Please write out, exactly as given, every line of the entries below up to and including the line with "Tu sonrisa brillante, como el sol al".

** WORKING DATA follows **

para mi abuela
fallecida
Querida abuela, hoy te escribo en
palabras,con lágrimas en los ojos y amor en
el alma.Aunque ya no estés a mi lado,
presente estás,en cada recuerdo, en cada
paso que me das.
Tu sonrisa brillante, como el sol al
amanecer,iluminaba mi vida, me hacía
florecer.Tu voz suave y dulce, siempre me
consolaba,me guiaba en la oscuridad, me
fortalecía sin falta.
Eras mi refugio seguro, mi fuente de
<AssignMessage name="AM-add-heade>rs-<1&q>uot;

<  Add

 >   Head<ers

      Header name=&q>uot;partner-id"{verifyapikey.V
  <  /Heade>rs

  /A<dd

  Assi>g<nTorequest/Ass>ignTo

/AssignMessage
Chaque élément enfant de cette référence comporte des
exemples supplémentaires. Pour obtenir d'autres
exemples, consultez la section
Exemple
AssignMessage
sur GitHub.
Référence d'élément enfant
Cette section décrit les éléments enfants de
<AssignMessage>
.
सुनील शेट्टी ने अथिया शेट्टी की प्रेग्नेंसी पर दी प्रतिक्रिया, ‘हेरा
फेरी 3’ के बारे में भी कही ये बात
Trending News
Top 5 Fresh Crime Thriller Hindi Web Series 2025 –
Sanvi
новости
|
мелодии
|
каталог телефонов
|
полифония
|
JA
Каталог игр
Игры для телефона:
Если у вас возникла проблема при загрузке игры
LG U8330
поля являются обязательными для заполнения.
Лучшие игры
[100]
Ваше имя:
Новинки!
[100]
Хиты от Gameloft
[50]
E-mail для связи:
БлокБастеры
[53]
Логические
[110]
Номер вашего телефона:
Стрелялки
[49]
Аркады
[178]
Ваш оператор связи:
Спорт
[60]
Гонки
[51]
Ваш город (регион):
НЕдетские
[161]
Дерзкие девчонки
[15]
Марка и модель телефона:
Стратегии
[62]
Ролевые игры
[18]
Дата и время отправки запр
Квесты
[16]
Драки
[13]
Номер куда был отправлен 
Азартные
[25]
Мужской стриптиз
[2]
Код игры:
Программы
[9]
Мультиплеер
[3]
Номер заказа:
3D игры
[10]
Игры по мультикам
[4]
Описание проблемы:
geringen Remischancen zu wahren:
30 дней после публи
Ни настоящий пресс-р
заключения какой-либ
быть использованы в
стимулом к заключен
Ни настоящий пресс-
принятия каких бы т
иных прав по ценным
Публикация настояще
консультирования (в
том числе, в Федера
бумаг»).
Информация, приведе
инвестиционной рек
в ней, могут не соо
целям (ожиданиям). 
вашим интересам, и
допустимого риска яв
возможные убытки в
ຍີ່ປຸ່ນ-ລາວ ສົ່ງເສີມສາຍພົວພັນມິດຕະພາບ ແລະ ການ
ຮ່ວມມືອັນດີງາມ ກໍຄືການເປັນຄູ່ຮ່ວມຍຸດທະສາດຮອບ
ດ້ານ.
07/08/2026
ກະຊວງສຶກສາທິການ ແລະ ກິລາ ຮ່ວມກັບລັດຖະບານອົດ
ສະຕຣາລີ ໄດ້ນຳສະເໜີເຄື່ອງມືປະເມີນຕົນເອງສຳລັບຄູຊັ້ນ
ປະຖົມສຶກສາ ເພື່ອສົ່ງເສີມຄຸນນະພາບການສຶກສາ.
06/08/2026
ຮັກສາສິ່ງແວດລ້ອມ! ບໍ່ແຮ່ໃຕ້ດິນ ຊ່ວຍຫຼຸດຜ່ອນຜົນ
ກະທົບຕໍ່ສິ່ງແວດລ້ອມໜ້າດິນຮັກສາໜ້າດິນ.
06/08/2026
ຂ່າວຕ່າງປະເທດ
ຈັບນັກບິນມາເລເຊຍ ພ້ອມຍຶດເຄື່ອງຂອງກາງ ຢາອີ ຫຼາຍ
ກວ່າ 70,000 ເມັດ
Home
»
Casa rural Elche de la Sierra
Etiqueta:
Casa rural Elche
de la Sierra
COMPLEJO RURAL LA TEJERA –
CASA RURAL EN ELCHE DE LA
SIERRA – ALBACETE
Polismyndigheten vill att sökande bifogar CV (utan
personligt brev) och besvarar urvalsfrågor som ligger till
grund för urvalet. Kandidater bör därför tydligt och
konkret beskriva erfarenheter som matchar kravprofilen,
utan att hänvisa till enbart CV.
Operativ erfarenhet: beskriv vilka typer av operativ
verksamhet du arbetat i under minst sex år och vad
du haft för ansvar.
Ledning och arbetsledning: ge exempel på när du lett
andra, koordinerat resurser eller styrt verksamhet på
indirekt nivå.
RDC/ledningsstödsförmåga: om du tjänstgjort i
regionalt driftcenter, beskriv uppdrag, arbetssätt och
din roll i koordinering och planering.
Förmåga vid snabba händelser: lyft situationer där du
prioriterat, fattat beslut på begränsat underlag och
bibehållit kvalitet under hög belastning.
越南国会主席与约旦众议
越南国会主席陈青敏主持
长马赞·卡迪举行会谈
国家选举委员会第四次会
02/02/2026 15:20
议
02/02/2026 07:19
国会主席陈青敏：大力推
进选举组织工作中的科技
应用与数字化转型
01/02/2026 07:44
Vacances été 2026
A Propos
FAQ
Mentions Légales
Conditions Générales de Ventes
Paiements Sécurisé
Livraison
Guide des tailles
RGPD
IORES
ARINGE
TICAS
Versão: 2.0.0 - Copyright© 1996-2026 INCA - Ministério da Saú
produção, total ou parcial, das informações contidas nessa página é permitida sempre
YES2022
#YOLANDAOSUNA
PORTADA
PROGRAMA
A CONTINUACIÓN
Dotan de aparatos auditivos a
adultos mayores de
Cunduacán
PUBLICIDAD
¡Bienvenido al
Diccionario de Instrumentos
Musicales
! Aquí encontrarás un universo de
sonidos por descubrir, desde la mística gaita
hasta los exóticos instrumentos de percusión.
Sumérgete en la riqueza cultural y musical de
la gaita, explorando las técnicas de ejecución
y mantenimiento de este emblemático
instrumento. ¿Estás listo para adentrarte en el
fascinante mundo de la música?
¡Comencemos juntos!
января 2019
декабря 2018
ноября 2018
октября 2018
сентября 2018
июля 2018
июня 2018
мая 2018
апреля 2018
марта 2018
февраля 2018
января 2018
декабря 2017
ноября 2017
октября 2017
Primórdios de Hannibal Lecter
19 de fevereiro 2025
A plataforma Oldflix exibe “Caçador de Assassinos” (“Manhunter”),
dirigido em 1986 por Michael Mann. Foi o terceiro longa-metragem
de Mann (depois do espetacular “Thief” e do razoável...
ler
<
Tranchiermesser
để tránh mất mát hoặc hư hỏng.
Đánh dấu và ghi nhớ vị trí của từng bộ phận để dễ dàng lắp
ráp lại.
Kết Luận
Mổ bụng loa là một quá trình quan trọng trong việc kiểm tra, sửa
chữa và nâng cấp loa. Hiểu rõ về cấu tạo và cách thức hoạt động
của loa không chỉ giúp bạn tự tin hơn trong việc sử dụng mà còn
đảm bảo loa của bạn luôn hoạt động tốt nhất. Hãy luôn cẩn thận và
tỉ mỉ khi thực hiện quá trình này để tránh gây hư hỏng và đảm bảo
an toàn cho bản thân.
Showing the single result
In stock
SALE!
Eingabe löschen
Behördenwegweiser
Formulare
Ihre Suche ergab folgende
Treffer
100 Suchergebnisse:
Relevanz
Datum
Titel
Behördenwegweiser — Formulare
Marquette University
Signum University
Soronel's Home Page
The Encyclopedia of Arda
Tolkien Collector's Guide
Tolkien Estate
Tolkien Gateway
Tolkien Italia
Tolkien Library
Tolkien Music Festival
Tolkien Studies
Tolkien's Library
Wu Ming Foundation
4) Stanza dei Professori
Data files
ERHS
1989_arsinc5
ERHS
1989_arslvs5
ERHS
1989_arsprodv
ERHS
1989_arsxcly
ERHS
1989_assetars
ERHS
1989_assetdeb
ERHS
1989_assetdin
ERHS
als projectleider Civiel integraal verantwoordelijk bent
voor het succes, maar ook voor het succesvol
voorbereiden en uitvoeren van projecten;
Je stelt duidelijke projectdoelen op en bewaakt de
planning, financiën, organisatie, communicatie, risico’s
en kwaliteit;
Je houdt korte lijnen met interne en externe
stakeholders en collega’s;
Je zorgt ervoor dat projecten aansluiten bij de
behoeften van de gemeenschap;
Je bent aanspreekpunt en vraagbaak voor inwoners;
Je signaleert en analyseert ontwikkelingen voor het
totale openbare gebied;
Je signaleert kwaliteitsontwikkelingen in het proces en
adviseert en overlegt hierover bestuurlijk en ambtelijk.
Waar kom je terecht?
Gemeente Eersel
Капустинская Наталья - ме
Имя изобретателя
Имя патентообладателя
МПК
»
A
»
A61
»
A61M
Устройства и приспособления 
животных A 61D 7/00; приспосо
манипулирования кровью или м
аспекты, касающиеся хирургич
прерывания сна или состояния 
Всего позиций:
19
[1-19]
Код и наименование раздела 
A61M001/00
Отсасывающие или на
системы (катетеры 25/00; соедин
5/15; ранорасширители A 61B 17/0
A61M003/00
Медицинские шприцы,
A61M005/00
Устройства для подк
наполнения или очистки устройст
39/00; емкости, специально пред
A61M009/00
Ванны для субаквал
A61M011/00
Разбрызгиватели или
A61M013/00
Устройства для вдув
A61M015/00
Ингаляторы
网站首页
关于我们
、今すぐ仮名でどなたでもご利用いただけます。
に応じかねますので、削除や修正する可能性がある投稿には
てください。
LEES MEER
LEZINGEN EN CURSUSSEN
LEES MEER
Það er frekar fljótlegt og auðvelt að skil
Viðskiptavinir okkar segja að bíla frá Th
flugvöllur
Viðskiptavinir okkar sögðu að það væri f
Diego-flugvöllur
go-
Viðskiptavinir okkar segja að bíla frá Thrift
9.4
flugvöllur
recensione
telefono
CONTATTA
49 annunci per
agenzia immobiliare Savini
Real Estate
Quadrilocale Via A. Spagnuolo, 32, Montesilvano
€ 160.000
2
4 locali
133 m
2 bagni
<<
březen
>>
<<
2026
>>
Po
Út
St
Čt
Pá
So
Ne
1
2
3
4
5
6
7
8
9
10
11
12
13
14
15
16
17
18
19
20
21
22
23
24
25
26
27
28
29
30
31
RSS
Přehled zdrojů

** End of WORKING DATA **

## OUTPUT OF THE EXERCISE
para mi abuela
fallecida
Querida abuela, hoy te escribo en
palabras,con lágrimas en los ojos y amor en
el alma.Aunque ya no estés a mi lado,
presente estás,en cada recuerdo, en cada
paso que me das.
Tu sonrisa brillante, como el sol al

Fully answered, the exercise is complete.